IT has been a great 15 months if you are rich or want to be.
News item: “A record 493 new faces joined Forbes’ World’s Billionaires list this year—roughly one new billionaire every 17 hours between March 2020 and March 2021—including 98 newcomers from the US.”
Elon Musk saw his net worth go up by $144 billion. Jeff Bezos added $86 billion. Page and Brin at Google are a combined $83 billion ahead of 2019. It is, of course, all because of the stock market and the Federal Reserve keeping interest rates at a 5,000-year low. Other newly minted billionaires include Kim Kardashian West, moviemaker Tyler Perry and Apple CEO Tim Cook. There are also those “front-liners” fighting the Covid pandemic. August Troendle, whose Medpace helps pharmaceutical companies run clinical trials for Covid-19 drugs, and three American shareholders of Covid vaccine developer Moderna: Timothy Springer, Noubar Afeyan and Robert Langer are all now billionaires.
But it is not just the super-duper rich that are in the stock market. Stockholdings among US households increased to 41 percent of total financial assets in April, the highest level on record. That is according to JPMorgan Chase & Co. and Federal Reserve data going back to 1952 that includes 401(k) retirement accounts.
While Joe Biden is not too happy and said, “Twenty million Americans lost their job in the pandemic,” he also went on to say “no one should have to choose between a job and a paycheck or taking care of themselves and their loved ones, or parent or spouse or child.” Absolutely. In modern society, no person should have to make that choice.
However, the US Federal Government has been helping to this extent. A record 34 percent of all household income in the US now comes from the government.

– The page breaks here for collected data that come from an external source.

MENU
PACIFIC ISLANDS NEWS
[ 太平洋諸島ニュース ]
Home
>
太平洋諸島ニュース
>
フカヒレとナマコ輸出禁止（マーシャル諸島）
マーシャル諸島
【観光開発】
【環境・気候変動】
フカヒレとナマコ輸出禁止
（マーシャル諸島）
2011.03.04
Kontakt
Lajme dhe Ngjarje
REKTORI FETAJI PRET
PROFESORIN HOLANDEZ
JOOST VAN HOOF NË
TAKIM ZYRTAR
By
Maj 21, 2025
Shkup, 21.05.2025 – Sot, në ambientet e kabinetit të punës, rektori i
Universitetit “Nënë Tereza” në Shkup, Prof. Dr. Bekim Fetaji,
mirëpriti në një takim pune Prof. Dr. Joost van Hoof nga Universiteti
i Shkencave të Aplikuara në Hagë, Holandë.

“Personal Current Transfer” payments are essentially government-sourced income such as unemployment benefits, welfare checks, and so on. In March, this number exploded to $8.1 trillion annualized, which was not only double the $4.1 trillion from February, but was also $5 trillion above the pre-Covid trend where transfer receipts were approximately $3.2 trillion.
Personal income excluding government handouts would be virtually unchanged from a year ago in March 2020 at $16 trillion. In a real sense, Americans got a “pay increase” as measured by household income from last year.
We know that government cash payments to people do not affect their desire to work an actual job. Except, a March survey of members by the National Federation of Independent Business found that 42 percent had job openings they could not fill. That is the highest since the survey started in 1972. A study released last month by the National Bureau of Economic Research found that a 10 percent increase in unemployment benefits during the pandemic led to a 3.6 percent drop in job applications. OK, I am not completely buying that as being a correlation and not just coincidental. But the point is, for all the pandemic pain, there is a lot of money rolling around.
Here is another news item. “While 4-week T-Bill rates dipped negative on occasion, last time the 4-Week Bill priced at a 0.000 percent interest rate was during post-Covid crash scramble in March 2020. Moments ago [last week], US Treasury sold $40 billion in 4-week bills at a price of 100.000 percent representing a [interest] rate of 0.00 percent.”
There is a direct correlation between stock market billionaires and zero interest rates. And also, with the government providing 34 percent of a family’s income. The government can borrow money for free on a loan it will never pay back. Party like it’s New Year’s Eve 1929.